- PROBLEM 1 -
Pull out every line of the records that contains the string "kern".

- SOURCE EXTRACT -
Fig. 1 (a) Schematic illustration of the synthesis of Co, Ni, and Cu aerogels. (b–d) SEM images of (b) Co, (c) Ni, and (d) Cu aerogels, respectively. (e–g) TEM and HRTEM images of (e) Co, (f) Ni, and (g) Cu aerogels, respectively, and (h) the corresponding particle size comparison diagram. (i) XRD patterns and (j) nitrogen physisorption isotherms for various metal aerogels.

2.2 Evaluation of electrocatalytic GOR performance

To investigate the electrocatalytic performance of different metal aerogels for the oxygen evolution reaction (OER) and GOR, the polarization curves without iR compensation (Fig. 2a) were evaluated in 1.0 M KOH with and without 0.1 M glucose solution. Since the GOR has lower thermodynamic potential compared to the OER, the onset potential for the GOR is much smaller than that for the OER after adding glucose into alkaline electrolyte. Observably, Ni and Co aerogels displayed excellent electrocatalytic GOR performance compared to the Cu aerogel. Furthermore, the significant high current density for the GOR compared to the OER affirmed the easier oxidation of glucose (Fig. 2b). In specific, the GOR current density of the Ni aerogel was 260.9 mA cm⁻² at a potential of 1.60 V (vs. RHE), which was much higher than those of Co (147.4 mA cm⁻²) and Cu (20.1 mA cm⁻²) aerogels. The intrinsic reaction kinetics were elucidated by the Tafel slope of the GOR (Fig. 2c). The smaller Tafel slope of the Ni aerogel (90.5 mV dec⁻¹) compared with Cu (199.7 mV dec⁻¹) and Co (180.5 mV dec⁻¹) confirmed the faster glucose oxidation kinetics of the Ni aerogel.²⁸ Furthermore, the charge transfer kinetics of the GOR was evaluated by fitting the electrochemical impedance spectroscopy (EIS) results with an equivalent circuit, as the Nyquist plots given in Fig. 2d and fitting results shown in Table S2. Compared to the Cu aerogel with a charge transfer resistance (R_ct) of 35.80 Ω, the lower R_ct values of 2.63 and 3.31 Ω for Ni and Co aerogels, respectively, revealed their faster charge transfer properties. The electrochemically active surface area (ECSA) of the catalyst is linearly proportional to the double-layer charging capacitance (C_dl), which can be evaluated through cyclic voltammetry measurement. The double layer capacitance values of Co, Ni, and Cu aerogels were 1.19, 1.30, and 1.14 mF cm⁻², respectively (Fig. S6).²⁹ The polarization curves normalized to ECSA are shown in Fig. 2e, where the higher normalized GOR current density of the Ni aerogel than those of Co and Cu aerogels further suggested the greater GOR intrinsic activity.

- PROBLEM 2 -
List every abbreviation that the metal aerogel passage introduces in parentheses right after its full form, and pair each with that full form.

- STORED RECORDS -
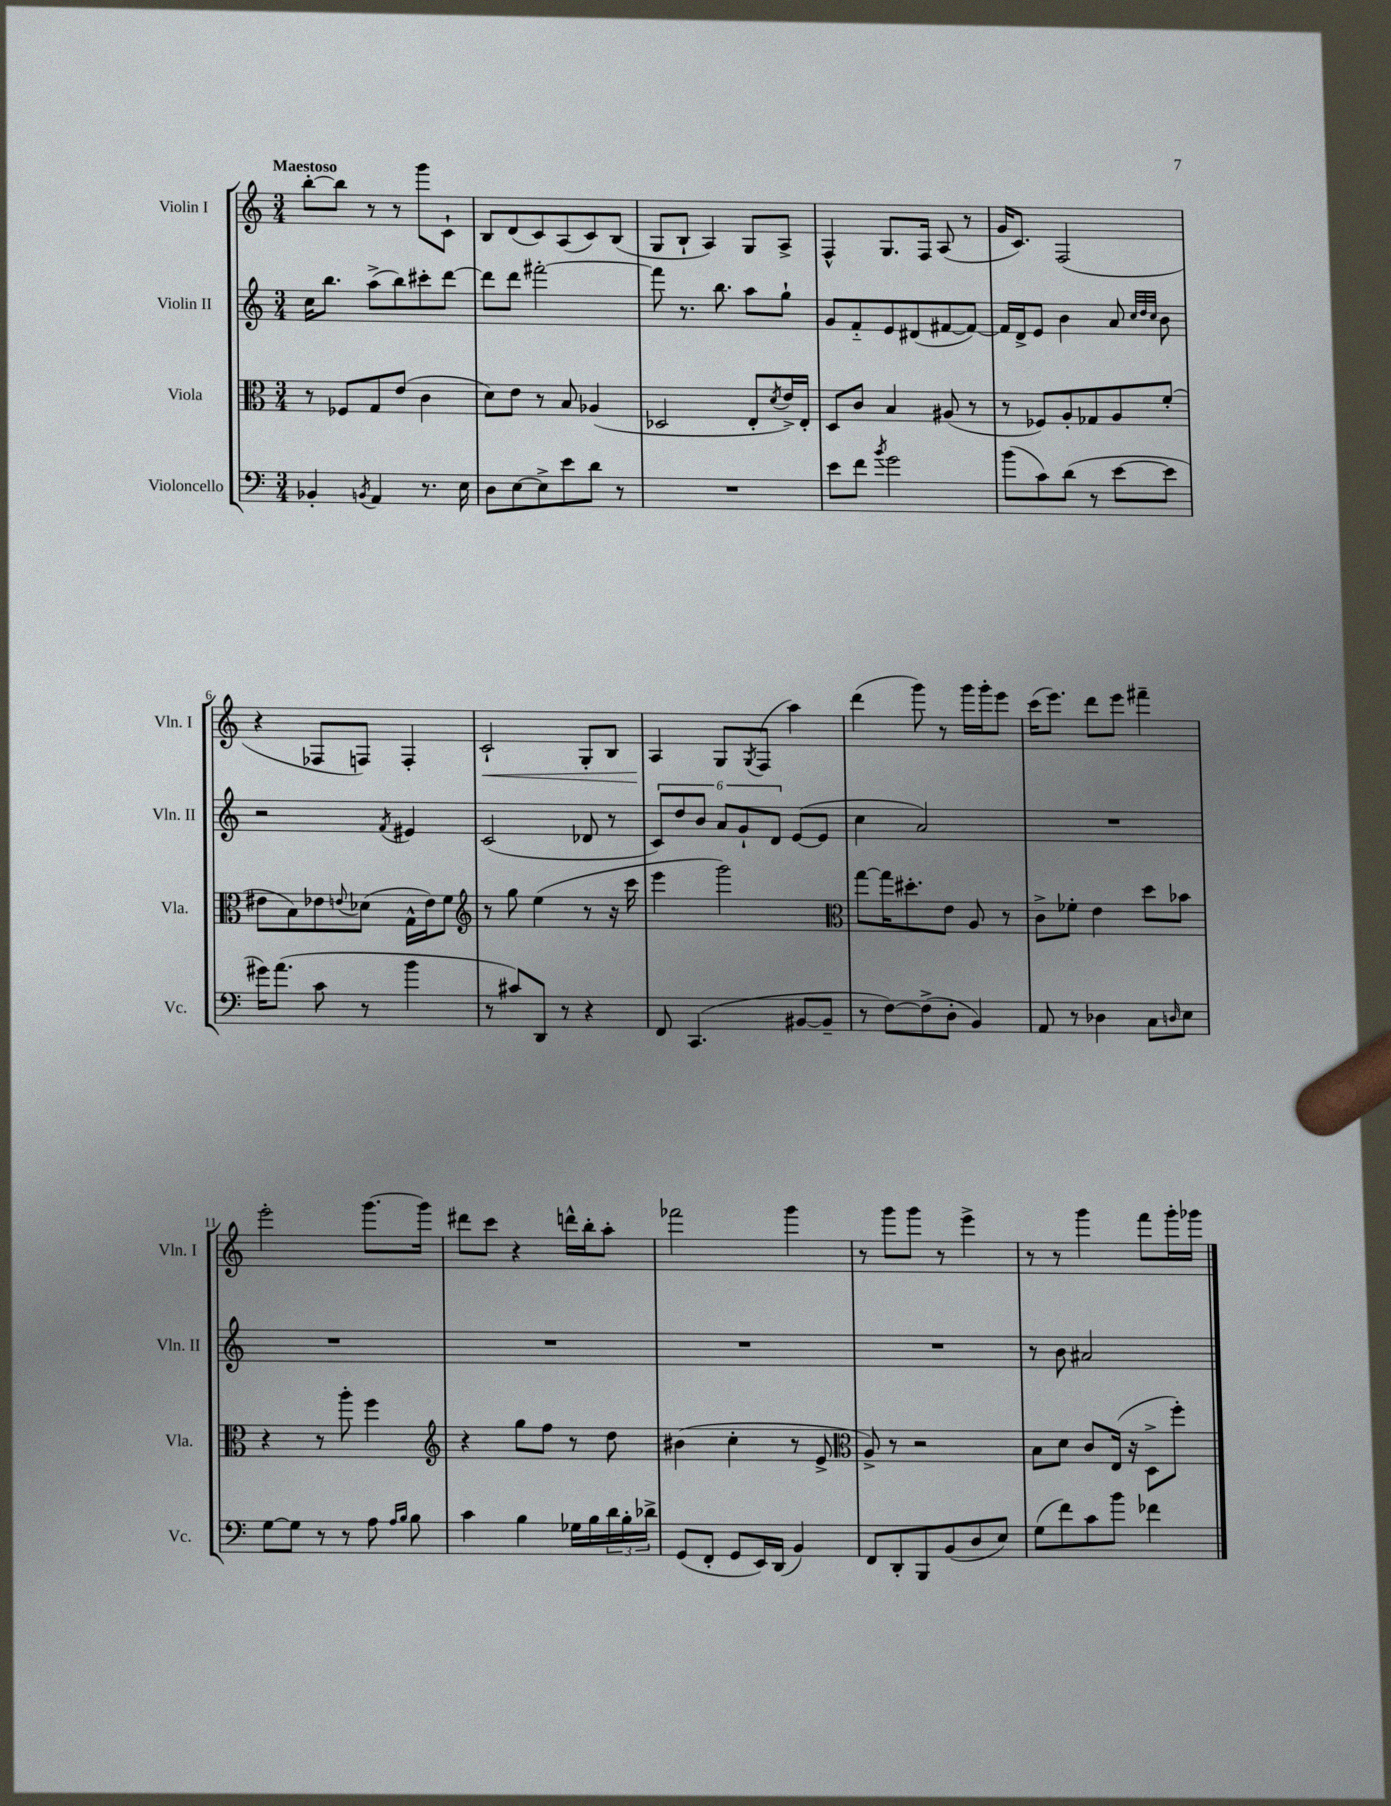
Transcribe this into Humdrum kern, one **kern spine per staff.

**kern	**kern	**kern	**kern
*staff4	*staff3	*staff2	*staff1
*clefF4	*clefC3	*clefG2	*clefG2
*k[]	*k[]	*k[]	*k[]
*M3/4	*M3/4	*M3/4	*M3/4
4BB-'	8r	16cc	[8bb'
.	.	8.bb	.
.	8F-	.	8bb]
8qBB	.	.	.
4AA	8G	(8aa^	8r
.	(8e	8bb)	8r
8.r	4c	8ccc#'	8ggg
.	.	[8ddd	8c`
16E	.	.	.
=	=	=	=
8D	8d)	8ddd]	8B
[8E	8e	8ddd	(8d
8E^]	8r	[2fff#'	8c)
8e	8B	.	(8A
8d	(4A-	.	8c)
8r	.	.	(8B
=	=	=	=
2.r	2D-	8fff#]	8G
.	.	8.r	8B`
.	.	.	4A)
.	.	8.bb	.
.	8E'	8aa	8G
.	8qd	.	.
.	16e^)	8gg`	8A^
.	16E'	.	.
=	=	=	=
8e	8D	8g	4F^^
8f	8c	8f'~	.
8qb	.	.	.
2g	4B	8e	8.G
.	.	(8d#	.
.	.	.	16F
.	(8A#	[8f#	(8A
.	8r	8f#_)	8r
=	=	=	=
(8b	8r	16f#]	16g
.	.	16d^	8.c)
8c)	8F-)	8e	.
(8d	8A'	4b	(2F
8r	8G-	.	.
[8e	8A	8a	.
.	.	32qqcc	.
.	.	32qqdd	.
.	.	32qqcc	.
8e]	(8f'	8b	.
=	=	=	=
16g#)	8e#	2r	4r
(8.a	.	.	.
.	8B)	.	.
8c	8e-	.	8F-
.	8qqe	.	.
8r	(8d-	.	8F)
.	.	8qf	.
4b	16G^^	4e#	4F'
.	16e)	.	.
.	8f	.	.
=	=	=	=
*	*clefG2	*	*
8r	8r	(2c	2c`
8c#)	8gg	.	.
8DD	(4ee	.	.
8r	.	.	.
4r	8r	8d-	8G'
.	16r	8r	8B
.	16ccc	.	.
=	=	=	=
8FF	4eee	12c)	4A
.	.	12dd	.
(4.CC	.	.	.
.	.	12b	.
.	2ggg)	12a	8G
.	.	12g`	.
.	.	.	8qG
.	.	.	(8F
.	.	12d	.
[8BB#	.	([8e	4aa)
8BB#~]	.	8e]	.
=	=	=	=
*	*clefC3	*	*
8r	[8gg	4cc	(4ddd
[8F)	16gg]	.	.
.	8.dd#'	.	.
(8F^]	.	2a)	8ggg)
8D'	8e	.	8r
4BB)	8A	.	16ggg
.	.	.	16ggg'
.	8r	.	8eee
=	=	=	=
8AA	8c^	2.r	(16ccc
.	.	.	8.eee)
8r	8f-'	.	.
4D-	4e	.	8ddd
.	.	.	8eee
8C	8dd	.	4fff#~
16qqD	.	.	.
8E	8b-	.	.
=	=	=	=
[8G	4r	2.r	2eee'
8G]	.	.	.
8r	8r	.	.
8r	8aa'	.	.
8A	4ff	.	[8.ggg
16qqA	.	.	.
16qqB	.	.	.
8B	.	.	.
.	.	.	16ggg]
=	=	=	=
*	*clefG2	*	*
4c	4r	2.r	8ddd#
.	.	.	8ccc
4B	8gg	.	4r
.	8ff	.	.
16G-	8r	.	16ddd^^
16B	.	.	16bb'
24d	8dd	.	8aa'
24B'	.	.	.
24d-^	.	.	.
=	=	=	=
(8GG	(4b#	2.r	2fff-
8FF'	.	.	.
8GG	4cc'	.	.
16EE)	.	.	.
(16DD	.	.	.
4BB)	8r	.	4ggg
.	8e^	.	.
=	=	=	=
*	*clefC3	*	*
8FF	8A^)	2.r	8r
8DD'	8r	.	8ggg
8BBB	2r	.	8ggg
(8BB	.	.	8r
8D	.	.	4eee^
8E)	.	.	.
=	=	=	=
(8G	8B	8r	8r
8f)	8d	8b	8r
8c	8c	2a#	4ggg
8b	(16E	.	.
.	16r	.	.
4f-	8D^	.	8fff
.	8ff')	.	16ggg'
.	.	.	16ggg-
==	==	==	==
*-	*-	*-	*-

- FINISHED ANSWER 1 -
Transcribe this into Humdrum kern, one **kern spine per staff.
**kern	**kern	**kern	**kern

- FINISHED ANSWER 2 -
OER: oxygen evolution reaction
EIS: electrochemical impedance spectroscopy
R_ct: charge transfer resistance
ECSA: electrochemically active surface area
C_dl: double-layer charging capacitance